Migrating a Hive table to Iceberg

You see how to use a simple ALTER TABLE statement to migrate an external Hive table to an Iceberg table. You see how to specify Iceberg classes in table properties to configure table input and output.

When you migrate an external Hive table to Iceberg, Hive makes the following changes:

  • Converts the storage_handler, serde, inputformat and outputformat properties of the table in HMS to use the Iceberg specific classes.

  • Reads the footers of the existing data files and generates the necessary Iceberg metadata files based on the footers.

  • Commits all the data files to the Iceberg table in a single commit.

You must meet the prerequisites for using Iceberg mentioned earlier.
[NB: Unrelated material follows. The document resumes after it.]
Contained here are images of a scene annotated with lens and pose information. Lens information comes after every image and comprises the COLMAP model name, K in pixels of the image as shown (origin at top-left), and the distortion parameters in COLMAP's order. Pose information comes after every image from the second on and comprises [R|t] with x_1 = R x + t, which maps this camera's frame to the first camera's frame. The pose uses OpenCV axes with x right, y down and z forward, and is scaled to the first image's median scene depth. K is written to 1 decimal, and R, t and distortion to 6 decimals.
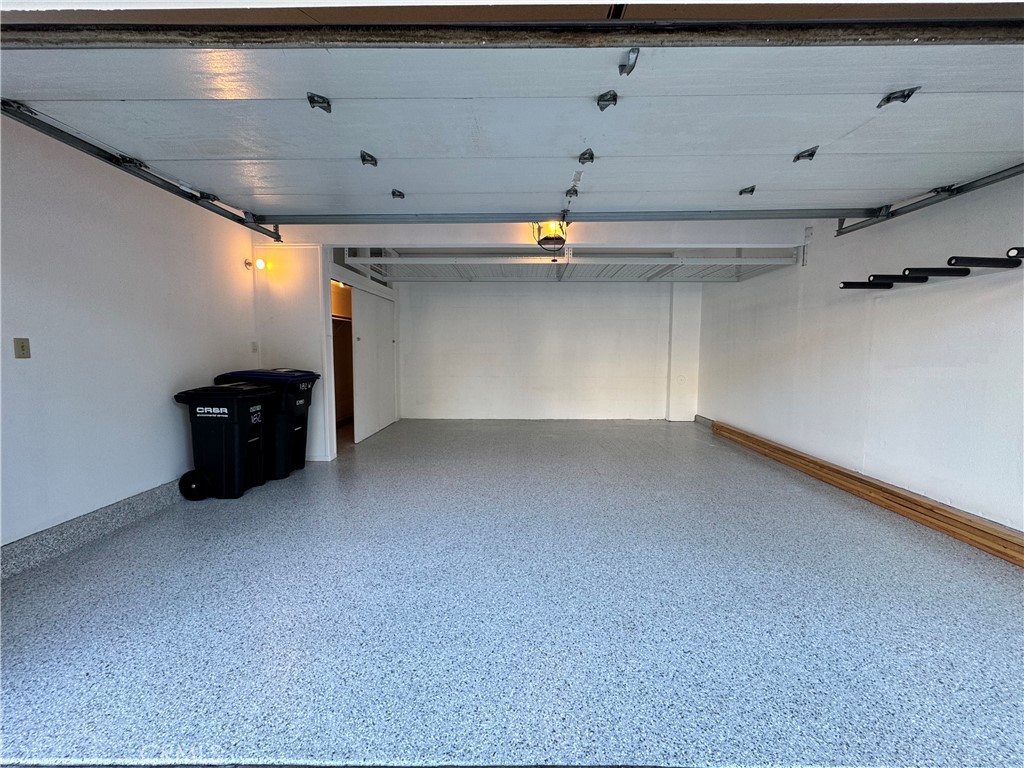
lens RADIAL K [[410.2, 0, 513.6], [0, 410.2, 381.9], [0, 0, 1]] dist [-0.000133, -0.000143]
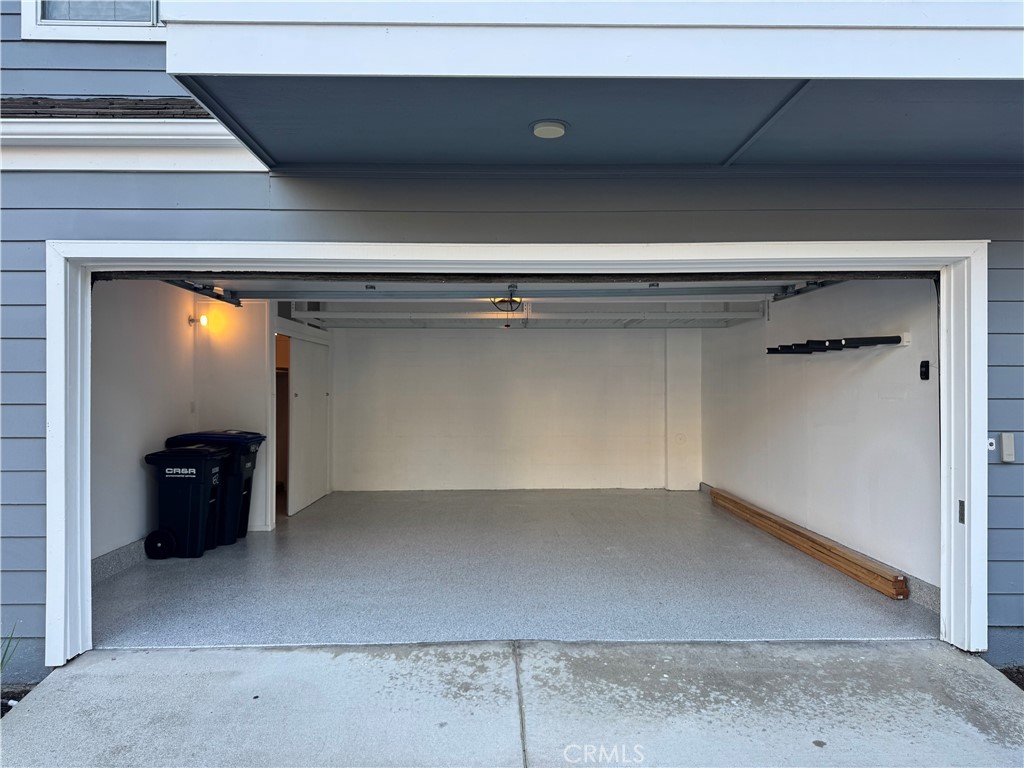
lens RADIAL K [[722.6, 0, 512.1], [0, 722.6, 388.6], [0, 0, 1]] dist [0.163440, -0.285918]
pose [[0.999465, -0.005147, 0.032311, 0.042508], [0.007712, 0.996784, -0.079758, 0.012530], [-0.031797, 0.079964, 0.996290, -0.721190]]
  1. Log in to the CDP web interface and navigate to the Data Warehouse service.
  2. In the Data Warehouse service, navigate to the Overview page, locate your Hive Virtual Warehouse, and click Hue.
  3. Enter a query to use a database.
    For example:
    USE mydb;
  4. Enter a Hive query to migrate an existing external Hive table to an Iceberg v2 table.
    For example:
    ALTER TABLE tbl 
    SET TBLPROPERTIES ('storage_handler'='org.apache.iceberg.mr.hive.HiveIcebergStorageHandler',
     'format-version' = '2');
    Do not drop the table as explained above unless you set the 'external.table.purge' table property to false.
  5. Click to run the query.